WHAT YOU NEED TO DO ▸ Go through the entries below line by line and count those containing "vélo"; the answer is that count alone.

PROVIDED MATERIAL ▸
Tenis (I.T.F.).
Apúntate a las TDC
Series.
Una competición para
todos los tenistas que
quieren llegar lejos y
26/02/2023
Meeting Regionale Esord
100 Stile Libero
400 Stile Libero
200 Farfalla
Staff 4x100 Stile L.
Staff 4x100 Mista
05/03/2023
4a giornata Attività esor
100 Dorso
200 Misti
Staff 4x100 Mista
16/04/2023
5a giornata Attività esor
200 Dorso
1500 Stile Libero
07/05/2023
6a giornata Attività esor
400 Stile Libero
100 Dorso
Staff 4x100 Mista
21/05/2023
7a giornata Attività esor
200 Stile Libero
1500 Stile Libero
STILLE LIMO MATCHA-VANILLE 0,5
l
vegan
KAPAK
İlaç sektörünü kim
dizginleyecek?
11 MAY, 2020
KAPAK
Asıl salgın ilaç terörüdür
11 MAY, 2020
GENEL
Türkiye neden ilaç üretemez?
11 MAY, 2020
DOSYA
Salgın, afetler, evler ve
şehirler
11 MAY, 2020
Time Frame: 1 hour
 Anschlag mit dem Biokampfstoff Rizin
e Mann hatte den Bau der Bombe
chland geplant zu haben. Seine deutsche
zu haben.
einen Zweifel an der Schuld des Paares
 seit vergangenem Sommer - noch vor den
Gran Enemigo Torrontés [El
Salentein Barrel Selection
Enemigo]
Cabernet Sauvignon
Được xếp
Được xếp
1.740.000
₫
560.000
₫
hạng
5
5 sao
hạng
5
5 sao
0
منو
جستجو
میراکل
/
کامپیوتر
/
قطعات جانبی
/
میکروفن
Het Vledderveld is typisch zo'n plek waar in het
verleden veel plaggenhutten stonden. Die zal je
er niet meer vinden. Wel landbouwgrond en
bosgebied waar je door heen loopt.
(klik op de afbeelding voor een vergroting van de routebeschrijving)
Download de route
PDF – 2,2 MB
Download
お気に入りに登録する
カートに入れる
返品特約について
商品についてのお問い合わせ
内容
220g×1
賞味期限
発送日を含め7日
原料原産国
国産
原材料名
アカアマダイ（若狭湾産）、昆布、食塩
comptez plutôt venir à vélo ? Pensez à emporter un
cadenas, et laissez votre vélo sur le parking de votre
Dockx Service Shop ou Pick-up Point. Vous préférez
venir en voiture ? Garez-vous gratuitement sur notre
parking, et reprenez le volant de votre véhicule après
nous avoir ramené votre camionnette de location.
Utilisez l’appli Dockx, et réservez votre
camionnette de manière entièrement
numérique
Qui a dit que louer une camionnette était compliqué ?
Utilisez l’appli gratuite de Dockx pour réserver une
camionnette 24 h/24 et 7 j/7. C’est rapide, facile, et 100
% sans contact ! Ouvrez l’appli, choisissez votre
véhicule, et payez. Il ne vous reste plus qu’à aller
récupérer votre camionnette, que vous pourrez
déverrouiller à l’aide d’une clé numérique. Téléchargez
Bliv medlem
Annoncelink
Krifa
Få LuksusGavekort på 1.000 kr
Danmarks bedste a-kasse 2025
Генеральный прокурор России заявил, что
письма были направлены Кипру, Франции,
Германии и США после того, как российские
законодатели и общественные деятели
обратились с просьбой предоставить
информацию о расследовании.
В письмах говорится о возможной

YOUR RESPONSE ▸ 2